EXERCISE REQUIREMENTS -> Scan the records for lines with the string "twitter". Say how many there are, and add nothing.

(Stored data entries)
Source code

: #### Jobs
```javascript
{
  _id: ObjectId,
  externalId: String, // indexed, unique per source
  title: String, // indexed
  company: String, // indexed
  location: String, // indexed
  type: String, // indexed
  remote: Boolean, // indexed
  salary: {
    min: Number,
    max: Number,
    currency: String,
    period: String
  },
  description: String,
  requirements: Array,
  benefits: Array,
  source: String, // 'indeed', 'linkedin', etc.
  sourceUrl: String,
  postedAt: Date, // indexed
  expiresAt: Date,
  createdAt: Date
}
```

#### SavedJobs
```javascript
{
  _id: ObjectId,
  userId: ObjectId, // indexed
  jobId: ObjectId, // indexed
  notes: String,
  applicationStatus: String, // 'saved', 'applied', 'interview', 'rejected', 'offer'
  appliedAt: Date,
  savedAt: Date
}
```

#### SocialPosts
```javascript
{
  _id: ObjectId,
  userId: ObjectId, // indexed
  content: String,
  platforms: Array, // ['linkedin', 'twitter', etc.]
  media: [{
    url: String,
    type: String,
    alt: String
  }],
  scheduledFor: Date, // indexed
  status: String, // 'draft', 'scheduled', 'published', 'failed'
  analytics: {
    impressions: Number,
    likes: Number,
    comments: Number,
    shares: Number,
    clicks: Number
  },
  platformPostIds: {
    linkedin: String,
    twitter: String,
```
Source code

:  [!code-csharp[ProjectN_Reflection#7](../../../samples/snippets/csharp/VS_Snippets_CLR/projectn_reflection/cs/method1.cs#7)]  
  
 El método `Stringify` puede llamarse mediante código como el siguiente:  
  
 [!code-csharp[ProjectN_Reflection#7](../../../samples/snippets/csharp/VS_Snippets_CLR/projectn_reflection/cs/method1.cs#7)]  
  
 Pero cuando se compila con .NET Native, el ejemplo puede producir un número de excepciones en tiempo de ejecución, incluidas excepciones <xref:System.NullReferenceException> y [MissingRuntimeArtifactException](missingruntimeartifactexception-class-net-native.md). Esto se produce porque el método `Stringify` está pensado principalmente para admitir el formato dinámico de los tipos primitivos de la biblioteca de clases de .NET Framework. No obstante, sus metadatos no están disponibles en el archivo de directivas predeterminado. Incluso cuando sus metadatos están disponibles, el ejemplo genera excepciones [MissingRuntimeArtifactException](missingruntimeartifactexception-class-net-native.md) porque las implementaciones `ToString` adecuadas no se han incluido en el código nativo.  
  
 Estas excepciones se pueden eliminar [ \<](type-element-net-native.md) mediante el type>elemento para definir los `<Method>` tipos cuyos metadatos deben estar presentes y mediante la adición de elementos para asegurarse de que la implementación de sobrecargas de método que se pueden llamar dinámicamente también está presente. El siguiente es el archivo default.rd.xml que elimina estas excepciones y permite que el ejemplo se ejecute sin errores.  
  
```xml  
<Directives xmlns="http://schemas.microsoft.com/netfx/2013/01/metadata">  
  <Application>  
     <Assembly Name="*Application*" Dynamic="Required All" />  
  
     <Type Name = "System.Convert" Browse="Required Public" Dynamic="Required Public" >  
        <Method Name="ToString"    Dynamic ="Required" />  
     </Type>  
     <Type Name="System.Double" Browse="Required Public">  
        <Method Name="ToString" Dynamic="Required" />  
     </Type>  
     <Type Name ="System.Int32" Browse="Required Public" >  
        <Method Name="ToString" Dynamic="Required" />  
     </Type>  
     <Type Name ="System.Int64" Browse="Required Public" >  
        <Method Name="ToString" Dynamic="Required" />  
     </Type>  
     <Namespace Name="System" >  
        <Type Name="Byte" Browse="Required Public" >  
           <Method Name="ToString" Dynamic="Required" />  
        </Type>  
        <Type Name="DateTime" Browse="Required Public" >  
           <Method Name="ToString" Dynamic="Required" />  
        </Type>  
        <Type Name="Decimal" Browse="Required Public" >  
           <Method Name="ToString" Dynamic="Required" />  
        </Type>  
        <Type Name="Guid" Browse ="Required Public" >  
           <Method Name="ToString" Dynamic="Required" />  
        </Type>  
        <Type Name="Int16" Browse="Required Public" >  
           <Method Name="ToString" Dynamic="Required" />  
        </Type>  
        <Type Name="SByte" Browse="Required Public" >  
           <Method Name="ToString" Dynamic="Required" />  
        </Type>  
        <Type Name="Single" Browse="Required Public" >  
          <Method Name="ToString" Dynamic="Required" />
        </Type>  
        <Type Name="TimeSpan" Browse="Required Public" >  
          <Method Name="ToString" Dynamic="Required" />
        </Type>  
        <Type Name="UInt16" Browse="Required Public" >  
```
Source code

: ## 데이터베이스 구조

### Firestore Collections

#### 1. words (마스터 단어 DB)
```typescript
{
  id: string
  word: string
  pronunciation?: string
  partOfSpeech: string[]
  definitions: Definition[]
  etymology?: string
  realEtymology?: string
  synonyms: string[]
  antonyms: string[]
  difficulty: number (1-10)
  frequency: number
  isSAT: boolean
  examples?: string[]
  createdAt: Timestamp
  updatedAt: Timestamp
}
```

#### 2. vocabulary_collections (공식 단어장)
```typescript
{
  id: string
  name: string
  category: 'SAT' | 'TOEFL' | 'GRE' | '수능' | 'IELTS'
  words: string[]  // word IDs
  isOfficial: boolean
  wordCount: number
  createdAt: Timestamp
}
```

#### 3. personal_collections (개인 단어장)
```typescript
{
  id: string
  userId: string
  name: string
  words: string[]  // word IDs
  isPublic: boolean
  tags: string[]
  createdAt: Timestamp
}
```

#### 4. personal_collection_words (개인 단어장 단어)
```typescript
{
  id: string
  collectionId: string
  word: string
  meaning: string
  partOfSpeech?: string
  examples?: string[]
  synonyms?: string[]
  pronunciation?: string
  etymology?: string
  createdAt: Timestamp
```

ANSWER BELOW -> 2